# Filling Gaslow in Italy



## hblewett (Jan 28, 2008)

We are off to Italy in a couple of weeks, and are wondering if there is any problems with filling our Gaslow bottles there. We have only briefly crossed northern Italy before, and the one place we went to refill was met with an excitable attendant who was keen for us not to refill our Gaslow. Is this typical, or is it usually OK? Also: 

- are there a reasonable number of filling stations with lpg? 
- is it best to look for lpg, autogas, or what? 

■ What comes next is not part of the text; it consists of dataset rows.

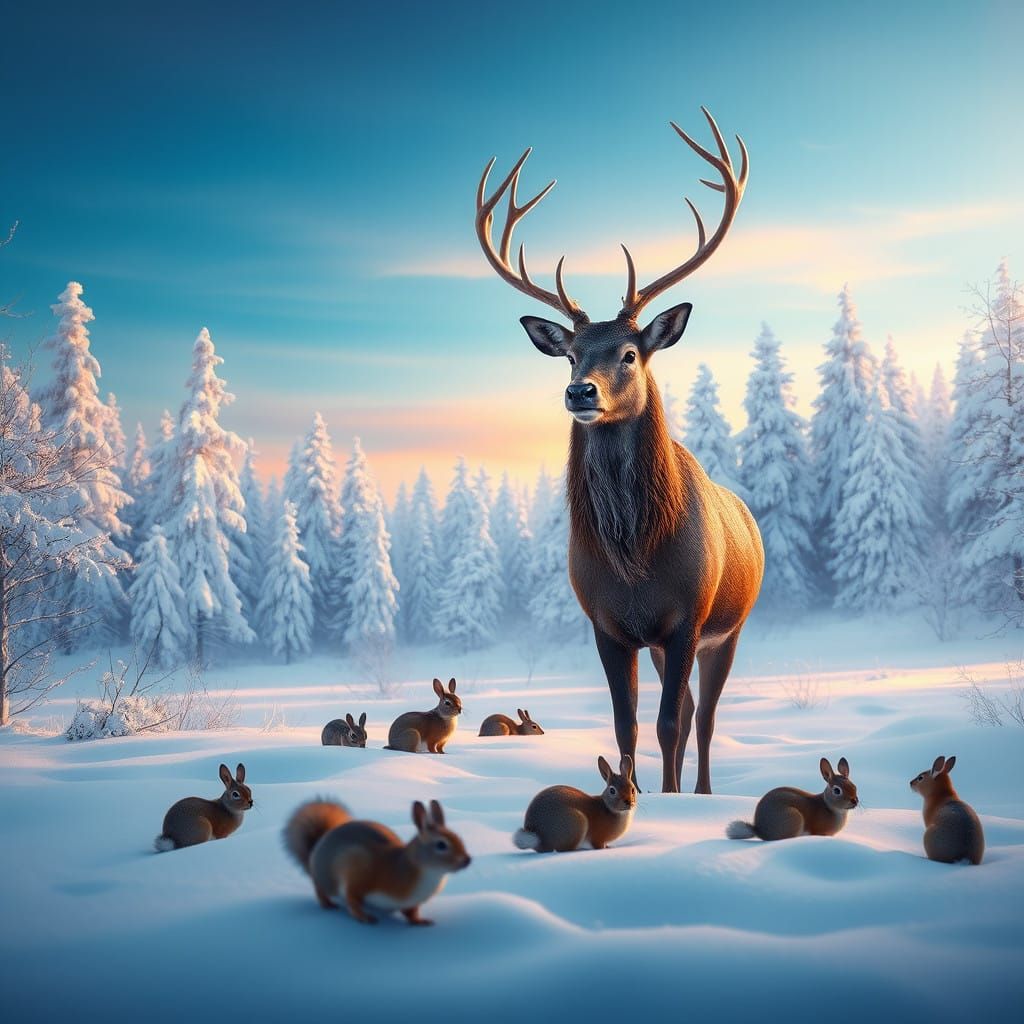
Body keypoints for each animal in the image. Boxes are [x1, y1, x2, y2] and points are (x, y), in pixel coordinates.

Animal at [474, 108, 764, 794]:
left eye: (629, 353)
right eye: (572, 354)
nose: (580, 391)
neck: (635, 561)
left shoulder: (688, 618)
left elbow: (668, 725)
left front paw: (671, 800)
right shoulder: (608, 626)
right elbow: (626, 725)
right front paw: (629, 794)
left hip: (731, 627)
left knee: (703, 717)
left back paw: (704, 790)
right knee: (688, 709)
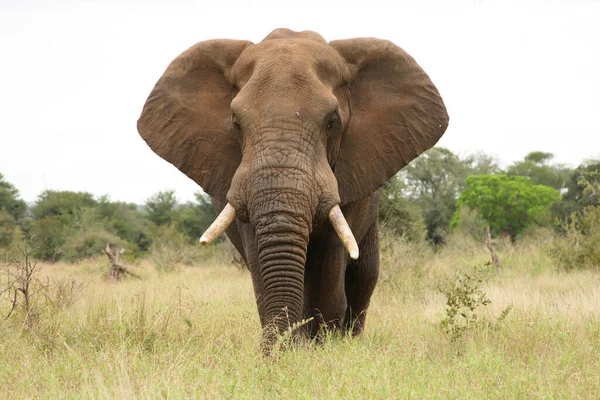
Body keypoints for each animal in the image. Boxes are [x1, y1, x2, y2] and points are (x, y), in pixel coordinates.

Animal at [138, 28, 448, 354]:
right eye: (236, 123)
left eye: (332, 122)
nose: (275, 351)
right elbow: (260, 263)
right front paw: (291, 347)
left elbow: (330, 263)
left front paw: (322, 348)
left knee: (365, 274)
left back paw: (347, 337)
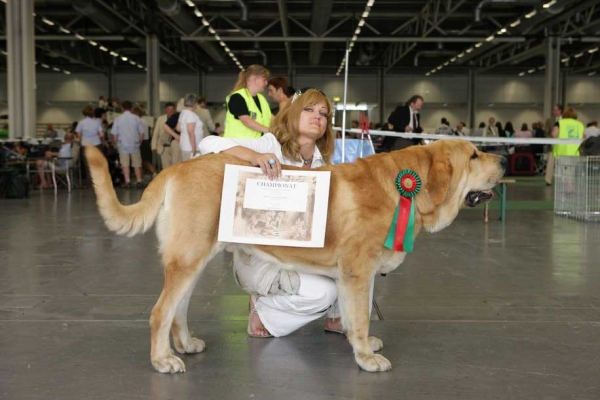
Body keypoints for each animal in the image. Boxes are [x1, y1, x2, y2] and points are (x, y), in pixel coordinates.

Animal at [84, 139, 506, 374]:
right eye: (474, 155)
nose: (503, 159)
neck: (407, 189)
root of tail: (174, 169)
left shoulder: (356, 275)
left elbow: (353, 316)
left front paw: (361, 344)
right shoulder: (358, 271)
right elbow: (360, 318)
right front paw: (366, 358)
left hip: (194, 260)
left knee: (178, 311)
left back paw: (185, 344)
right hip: (188, 258)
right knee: (160, 312)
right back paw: (163, 361)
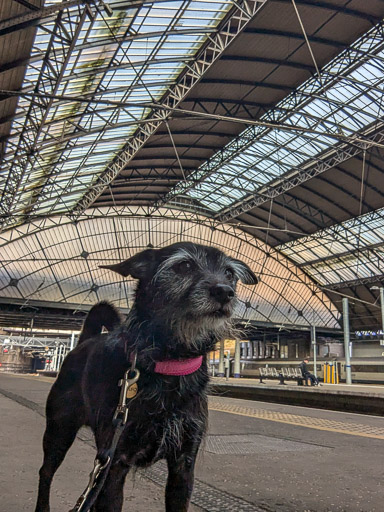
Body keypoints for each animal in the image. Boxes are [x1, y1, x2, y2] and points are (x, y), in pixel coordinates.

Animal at [35, 242, 258, 510]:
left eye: (229, 273)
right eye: (184, 265)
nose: (225, 292)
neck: (170, 363)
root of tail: (86, 340)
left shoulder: (184, 465)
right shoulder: (115, 463)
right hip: (59, 430)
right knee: (45, 473)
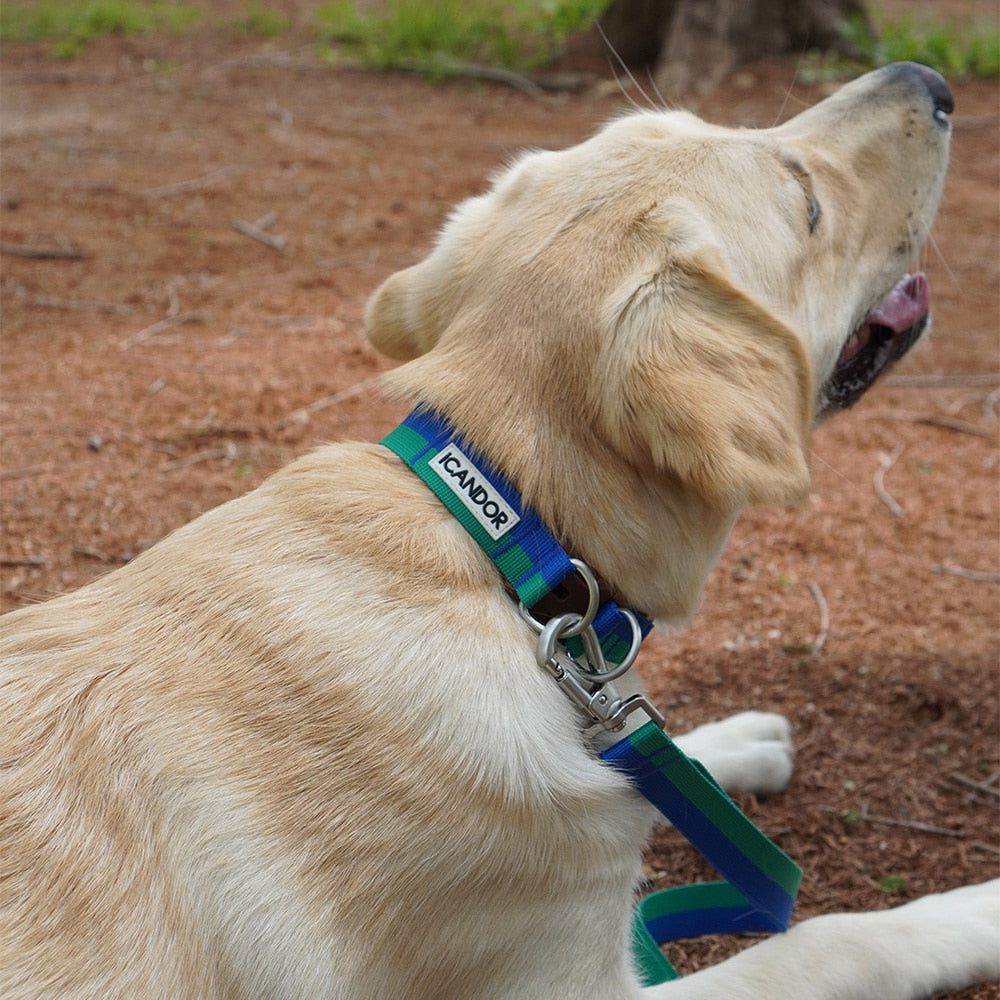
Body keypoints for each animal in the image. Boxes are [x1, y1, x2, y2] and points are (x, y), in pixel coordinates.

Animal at [1, 64, 1000, 1000]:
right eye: (808, 203)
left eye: (721, 122)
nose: (930, 81)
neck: (501, 542)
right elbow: (832, 942)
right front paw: (971, 913)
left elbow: (650, 742)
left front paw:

Anyone who can offer their experience, we would much appreciate, thanks


----------



## Superk (Aug 22, 2005)

Spent five winter months in Italy including Sicily and didn't have any problems filling Gaslow. Supply varies in different regions and it's not always at the garage - look out for Autogas signs.

This site can be useful

 
Keith


----------



## Rapide561 (Oct 1, 2005)

*LPG*

Hi

Easy enough to obtain from my experience, although when I tried to get LPG at an "attended service" place, the man said "no" as it was not for the engine power.

Russell

Make sure you have your Italian Gaslow adaptor. PM me if you need one.


----------



## SaddleTramp (Feb 15, 2007)

We have spent many months throughout Europe including Italy and never had an LPG problem at all, You just need to ensure you have the correct adapters.


----------